"This guy's methodical, exacting and, worst of all, patient."
Anyway, wow. David Fincher has given us a deep, profound and truly great film that isn't widely appreciated enough because of the style, the (mainly conceptual rather than visual) gore, and the industrial aesthetic bookended by opening titles from the great Trent Reznor and closing titles from the even greater David Bowie, in his sublime '90s industrial phase which you probably haven't listened to but must do so, now, immediately. The style may be out of sync with the mainstream, but it's superb.
Furthermore, the performances are exquisite. Morgan Freeman is sublime as William Somerset, a Philip Marlowe figure- a grizzled and cynical cop who has seen it all, yet a man of culture, decency and humanity, a nuanced, real and decent man. He oozes charisma. Brad Pitt plays a character less obviously deep and interesting on the surface, being an unintellectual and naively impetuous everyman, yet his performance is no less sublime. And Kevin Spacey, whatever his deep moral failings in real life, is the perfect villain here.
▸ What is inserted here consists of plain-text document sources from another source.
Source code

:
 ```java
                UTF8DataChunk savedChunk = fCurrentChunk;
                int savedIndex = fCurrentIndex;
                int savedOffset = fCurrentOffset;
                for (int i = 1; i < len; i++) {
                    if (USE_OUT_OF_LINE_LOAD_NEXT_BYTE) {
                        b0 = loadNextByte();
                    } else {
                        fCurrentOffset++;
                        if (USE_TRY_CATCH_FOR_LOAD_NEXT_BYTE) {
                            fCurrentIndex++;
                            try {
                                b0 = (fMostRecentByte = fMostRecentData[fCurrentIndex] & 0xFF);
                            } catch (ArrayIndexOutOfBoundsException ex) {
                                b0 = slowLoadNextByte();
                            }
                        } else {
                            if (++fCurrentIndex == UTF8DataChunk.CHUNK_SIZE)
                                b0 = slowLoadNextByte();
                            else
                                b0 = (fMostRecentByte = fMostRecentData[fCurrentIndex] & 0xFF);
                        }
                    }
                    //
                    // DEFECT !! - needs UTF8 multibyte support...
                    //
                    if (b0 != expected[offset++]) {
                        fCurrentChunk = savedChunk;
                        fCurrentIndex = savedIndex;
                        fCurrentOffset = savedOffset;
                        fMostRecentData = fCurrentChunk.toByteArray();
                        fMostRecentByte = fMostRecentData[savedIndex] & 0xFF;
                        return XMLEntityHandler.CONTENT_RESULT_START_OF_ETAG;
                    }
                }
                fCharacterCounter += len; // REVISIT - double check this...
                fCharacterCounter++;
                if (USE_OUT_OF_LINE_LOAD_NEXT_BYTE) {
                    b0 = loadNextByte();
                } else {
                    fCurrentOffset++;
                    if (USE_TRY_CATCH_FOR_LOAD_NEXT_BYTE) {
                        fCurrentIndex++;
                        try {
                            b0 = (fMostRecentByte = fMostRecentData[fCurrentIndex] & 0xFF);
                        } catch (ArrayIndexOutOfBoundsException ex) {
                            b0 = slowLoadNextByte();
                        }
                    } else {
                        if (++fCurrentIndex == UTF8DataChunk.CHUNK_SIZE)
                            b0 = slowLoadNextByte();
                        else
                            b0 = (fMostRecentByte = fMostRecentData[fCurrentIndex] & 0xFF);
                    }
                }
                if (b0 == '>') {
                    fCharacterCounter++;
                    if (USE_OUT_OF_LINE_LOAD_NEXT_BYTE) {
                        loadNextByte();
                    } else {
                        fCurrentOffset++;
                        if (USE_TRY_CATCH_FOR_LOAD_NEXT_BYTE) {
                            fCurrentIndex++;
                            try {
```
This is overtly the gory tale of a killer who commits highly sadistic murders in the theme of the seven sins, as investigated with much cleverness by two contrasting detectives. Yet it's about much more than that. It's about the extreme danger of inflexibly religious "morality" and the obscenity of puritan obsession over the whole concept of "sin" to the point of blaming the housebound victims of extreme obesity or women made obsessed by society with body image for their nature while ignoring the fact that something- misogyny, abuse, whatever- made them what they are. Justice cannot exist withoiut sympathy and understanding. This is what Somerset has, for all his cynicism. Mills and John Doe do not.
This is sublime, and a defining film of the decade.
As an aside, it's very xennial of me to note that I saw this, at the pictures, in 1995, when I was eighteen and therefore an adult. Yet this is a world where police detectives have typewriters at their desks instead of PC's and research means libraries rather than Google. I am, nevertheless, young. Yes.